Ok The main part of this blog is devoted to decisions of the Court of Appeals of Virginia. Occasionally, however, I will stray in other issues and that is what the Soapbox is for. Today, I climb up on that precarious perch to address an issue in an unpublished order of the Supreme Court of Virginia in the habeas corpus appeal Robert John Dodd v. Harold Clarke, Director, Virginia Department of Corrections 2/4/2021 (unpublished order). Dodd is worthy of a mention even though it is an unpublished order because it raises an interesting issue that, IMHO, deserves greater attention – can a defendant be convicted of multiple felonies where the indictments are identical in every respect? This is a fairly common practice in a rather unpleasant area of the law, that involving the abuse of children through sexual assault, taking of indecent liberties and the creation of pornographic images. Because these events often take place over extended periods of time, the indictments tend to give a range of dates within which the alleged offenses occurred, rather than specific dates. Often, the victim is not able to be more specific than by reference to events (“after I started school,” “before we went to see grandma,” etc.). Without specificity of dates, defendants contend that they are unable to form a complete defense by, for example, establishing an alibi showing that on a specific date they had no contact with the victim.
Generally, courts have held that even extremely broad time periods do not per se violate the constitutional requirement that the defendant be given notice with specificity of the alleged crimes. However, in 2005, a divided panel of the Sixth Circuit Court of Appeals determined that “carbon copy” indictments insufficiently apprise a defendant of the charges against him, thus putting him at risk of multiple convictions for the same offense. Valentine v. Konteh, 395 F.3d 626 (6th Cir. 2005). Valentine has been cited in over 200 cases since its release, but it has not found favor with any other circuits or state courts of appeal. Dodd is one such case.
Dodd was convicted of three counts of forcible sodomy of a child under the age of thirteen, three counts of taking indecent liberties with a minor while in a custodial relationship, and three counts of aggravated sexual battery of a child under the age of thirteen. The indictments were facially identical for each count of the specific offenses. The jury instructions, like the indictments, failed to differentiate between Dodd’s three charges for each offense by date or underlying conduct.

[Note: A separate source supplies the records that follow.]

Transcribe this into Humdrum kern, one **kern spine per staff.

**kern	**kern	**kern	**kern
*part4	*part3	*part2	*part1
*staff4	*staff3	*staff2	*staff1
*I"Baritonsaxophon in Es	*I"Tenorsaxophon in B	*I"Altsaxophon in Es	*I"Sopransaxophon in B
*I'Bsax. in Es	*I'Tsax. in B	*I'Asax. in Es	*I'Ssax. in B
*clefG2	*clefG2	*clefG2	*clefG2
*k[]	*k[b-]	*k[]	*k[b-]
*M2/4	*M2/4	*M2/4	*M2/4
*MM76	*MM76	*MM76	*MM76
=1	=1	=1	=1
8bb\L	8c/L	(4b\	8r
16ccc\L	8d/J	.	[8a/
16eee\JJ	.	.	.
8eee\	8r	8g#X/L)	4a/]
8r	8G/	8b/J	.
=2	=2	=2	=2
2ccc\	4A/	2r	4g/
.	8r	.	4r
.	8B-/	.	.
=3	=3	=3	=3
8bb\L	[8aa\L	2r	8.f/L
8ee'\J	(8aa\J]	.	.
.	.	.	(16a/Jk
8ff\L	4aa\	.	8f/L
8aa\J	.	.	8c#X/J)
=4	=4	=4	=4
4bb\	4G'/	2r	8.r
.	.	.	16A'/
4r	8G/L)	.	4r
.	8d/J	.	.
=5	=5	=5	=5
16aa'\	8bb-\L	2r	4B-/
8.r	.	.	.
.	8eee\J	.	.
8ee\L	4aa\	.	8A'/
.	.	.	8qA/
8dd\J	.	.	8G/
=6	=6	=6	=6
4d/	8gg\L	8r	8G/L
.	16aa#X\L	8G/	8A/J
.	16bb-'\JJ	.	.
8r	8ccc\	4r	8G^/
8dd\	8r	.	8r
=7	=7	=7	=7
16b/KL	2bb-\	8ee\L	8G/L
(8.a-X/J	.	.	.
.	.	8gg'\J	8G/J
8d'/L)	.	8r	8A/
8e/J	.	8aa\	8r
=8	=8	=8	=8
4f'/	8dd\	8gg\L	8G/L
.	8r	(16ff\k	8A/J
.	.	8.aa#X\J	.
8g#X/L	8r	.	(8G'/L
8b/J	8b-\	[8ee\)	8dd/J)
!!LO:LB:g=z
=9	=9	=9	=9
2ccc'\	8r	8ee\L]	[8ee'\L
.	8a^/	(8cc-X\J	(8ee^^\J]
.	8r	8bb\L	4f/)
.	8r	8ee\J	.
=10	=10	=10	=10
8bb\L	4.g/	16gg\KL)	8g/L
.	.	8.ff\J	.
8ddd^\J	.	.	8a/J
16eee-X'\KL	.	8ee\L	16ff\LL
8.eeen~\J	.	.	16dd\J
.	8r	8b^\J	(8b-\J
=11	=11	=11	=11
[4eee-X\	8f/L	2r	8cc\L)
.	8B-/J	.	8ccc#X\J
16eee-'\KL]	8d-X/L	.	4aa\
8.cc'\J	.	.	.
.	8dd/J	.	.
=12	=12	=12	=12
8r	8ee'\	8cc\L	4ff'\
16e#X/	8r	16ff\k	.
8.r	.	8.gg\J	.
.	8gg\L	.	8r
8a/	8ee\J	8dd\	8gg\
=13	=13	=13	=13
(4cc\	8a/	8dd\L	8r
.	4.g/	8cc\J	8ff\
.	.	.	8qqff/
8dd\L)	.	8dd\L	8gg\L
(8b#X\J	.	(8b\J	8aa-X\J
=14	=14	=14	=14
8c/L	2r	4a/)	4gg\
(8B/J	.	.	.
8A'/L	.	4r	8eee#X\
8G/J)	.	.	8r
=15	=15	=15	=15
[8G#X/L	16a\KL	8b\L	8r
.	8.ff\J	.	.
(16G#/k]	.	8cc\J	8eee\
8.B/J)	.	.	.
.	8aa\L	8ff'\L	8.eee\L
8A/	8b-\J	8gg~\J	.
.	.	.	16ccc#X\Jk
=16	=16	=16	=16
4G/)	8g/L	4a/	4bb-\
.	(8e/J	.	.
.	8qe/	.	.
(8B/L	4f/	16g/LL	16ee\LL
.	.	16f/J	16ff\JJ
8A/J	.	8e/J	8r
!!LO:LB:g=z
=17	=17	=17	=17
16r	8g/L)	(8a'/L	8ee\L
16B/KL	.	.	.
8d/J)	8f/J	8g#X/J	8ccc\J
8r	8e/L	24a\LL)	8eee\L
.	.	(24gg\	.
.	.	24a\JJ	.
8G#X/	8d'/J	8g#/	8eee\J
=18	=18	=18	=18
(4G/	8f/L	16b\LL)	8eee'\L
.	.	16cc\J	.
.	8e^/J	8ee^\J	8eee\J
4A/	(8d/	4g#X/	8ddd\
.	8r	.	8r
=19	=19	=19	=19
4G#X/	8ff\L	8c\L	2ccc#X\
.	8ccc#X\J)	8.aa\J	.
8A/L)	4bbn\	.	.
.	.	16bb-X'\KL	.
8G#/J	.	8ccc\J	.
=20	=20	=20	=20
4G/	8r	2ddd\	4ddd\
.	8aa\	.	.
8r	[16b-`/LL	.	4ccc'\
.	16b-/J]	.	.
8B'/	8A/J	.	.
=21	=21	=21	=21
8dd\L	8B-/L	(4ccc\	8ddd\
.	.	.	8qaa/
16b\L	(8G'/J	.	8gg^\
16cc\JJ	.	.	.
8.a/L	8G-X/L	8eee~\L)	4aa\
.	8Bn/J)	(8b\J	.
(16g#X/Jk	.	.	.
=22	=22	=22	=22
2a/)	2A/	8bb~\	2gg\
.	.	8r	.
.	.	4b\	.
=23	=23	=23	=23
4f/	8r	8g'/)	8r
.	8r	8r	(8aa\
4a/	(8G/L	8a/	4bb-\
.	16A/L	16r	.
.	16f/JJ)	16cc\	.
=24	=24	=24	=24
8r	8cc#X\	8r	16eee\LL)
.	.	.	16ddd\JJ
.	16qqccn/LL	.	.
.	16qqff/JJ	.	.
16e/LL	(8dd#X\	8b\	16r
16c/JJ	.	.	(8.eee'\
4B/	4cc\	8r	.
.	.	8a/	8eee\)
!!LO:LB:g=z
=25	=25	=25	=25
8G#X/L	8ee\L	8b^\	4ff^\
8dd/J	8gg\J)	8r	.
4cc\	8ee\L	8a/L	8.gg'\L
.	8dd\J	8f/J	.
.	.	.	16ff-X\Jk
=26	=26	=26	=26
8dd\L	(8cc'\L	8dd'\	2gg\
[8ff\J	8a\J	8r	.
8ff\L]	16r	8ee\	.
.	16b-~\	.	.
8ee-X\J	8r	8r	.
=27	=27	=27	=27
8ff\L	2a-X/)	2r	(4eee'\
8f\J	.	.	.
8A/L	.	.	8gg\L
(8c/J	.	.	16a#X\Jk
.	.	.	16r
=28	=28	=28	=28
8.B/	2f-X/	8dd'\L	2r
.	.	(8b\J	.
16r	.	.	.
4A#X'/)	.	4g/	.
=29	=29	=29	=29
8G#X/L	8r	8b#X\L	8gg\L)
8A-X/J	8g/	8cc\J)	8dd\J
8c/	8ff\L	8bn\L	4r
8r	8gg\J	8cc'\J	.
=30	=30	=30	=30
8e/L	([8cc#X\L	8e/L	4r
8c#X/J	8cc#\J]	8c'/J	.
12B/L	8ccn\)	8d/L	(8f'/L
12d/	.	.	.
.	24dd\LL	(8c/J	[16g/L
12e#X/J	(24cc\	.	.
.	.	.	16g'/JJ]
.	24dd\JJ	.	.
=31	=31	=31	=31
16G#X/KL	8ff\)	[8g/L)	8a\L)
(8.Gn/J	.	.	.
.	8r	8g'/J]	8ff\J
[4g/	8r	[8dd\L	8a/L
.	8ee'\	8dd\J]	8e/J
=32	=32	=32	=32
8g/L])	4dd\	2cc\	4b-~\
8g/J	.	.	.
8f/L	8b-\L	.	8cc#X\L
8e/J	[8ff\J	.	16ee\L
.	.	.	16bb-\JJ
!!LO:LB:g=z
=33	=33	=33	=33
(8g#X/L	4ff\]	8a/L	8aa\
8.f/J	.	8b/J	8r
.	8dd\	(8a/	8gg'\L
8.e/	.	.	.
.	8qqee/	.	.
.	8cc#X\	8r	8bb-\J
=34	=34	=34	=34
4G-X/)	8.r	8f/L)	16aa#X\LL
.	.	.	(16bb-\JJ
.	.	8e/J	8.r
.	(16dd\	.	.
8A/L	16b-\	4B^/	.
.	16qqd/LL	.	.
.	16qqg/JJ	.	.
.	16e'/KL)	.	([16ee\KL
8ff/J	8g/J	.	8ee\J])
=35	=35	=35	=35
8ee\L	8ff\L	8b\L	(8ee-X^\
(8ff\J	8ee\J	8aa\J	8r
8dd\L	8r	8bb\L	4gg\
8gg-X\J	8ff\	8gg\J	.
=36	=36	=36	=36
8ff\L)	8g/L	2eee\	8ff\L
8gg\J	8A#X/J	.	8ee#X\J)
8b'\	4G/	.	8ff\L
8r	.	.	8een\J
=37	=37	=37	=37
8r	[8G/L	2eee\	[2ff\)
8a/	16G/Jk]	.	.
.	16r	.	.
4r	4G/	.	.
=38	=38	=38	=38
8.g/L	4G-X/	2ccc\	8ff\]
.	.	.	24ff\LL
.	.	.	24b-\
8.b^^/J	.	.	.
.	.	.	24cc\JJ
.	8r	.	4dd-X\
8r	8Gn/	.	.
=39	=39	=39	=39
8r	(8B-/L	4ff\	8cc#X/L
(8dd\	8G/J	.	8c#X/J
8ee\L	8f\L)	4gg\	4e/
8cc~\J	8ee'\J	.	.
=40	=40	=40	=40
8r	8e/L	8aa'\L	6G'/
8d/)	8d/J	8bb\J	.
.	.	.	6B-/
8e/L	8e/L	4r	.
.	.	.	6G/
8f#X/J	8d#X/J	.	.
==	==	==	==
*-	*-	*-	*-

The unpublished order does not provide details as to the length of time specified in the indictments or what the trial evidence was that proved there were multiple offenses. The omission of these facts is understandable, as this is not a direct appeal of the convictions and 99-year sentence imposed. In habeas proceedings, the reviewing court is not actually interested in the evidence, but only whether the defendant’s constitutional or statutory rights were violated because of some aspect of his trial, usually the failure of his counsel to provide an effective (or more accurately, a minimally effective) defense. Here, the issue was whether Dodd’s counsel was ineffective for not challenging the “carbon copy” indictments. Because “no controlling caselaw exist[s] holding that multiple identical indictments violate a defendant’s constitutional rights,” the Court concludes that Dodd’s counsel was not ineffective for failing to raise the issue.
This does seem to be a “Catch-22” – until there is controlling caselaw on an issue, a counsel cannot be held to be ineffective for not raising the issue, but if counsel does not raise the issue, how will controlling case law be developed? In reality, it often takes years for “controlling caselaw” to develop. Issues that we think of today as written in stone – Miranda warnings, the impropriety of racially-motivated striking of blacks from jury pools – had to be raised repeatedly until a crack in the dam of judicial intransigence appeared (which is usually followed by dam-bursting a flood). If the use of “carbon copy” indictments is ultimately found to be unconstitutional, it will not be because a habeas review finds it to be so. It will be because the issue is raised often enough at trial and on appeal that there is more precedent than just Valentine.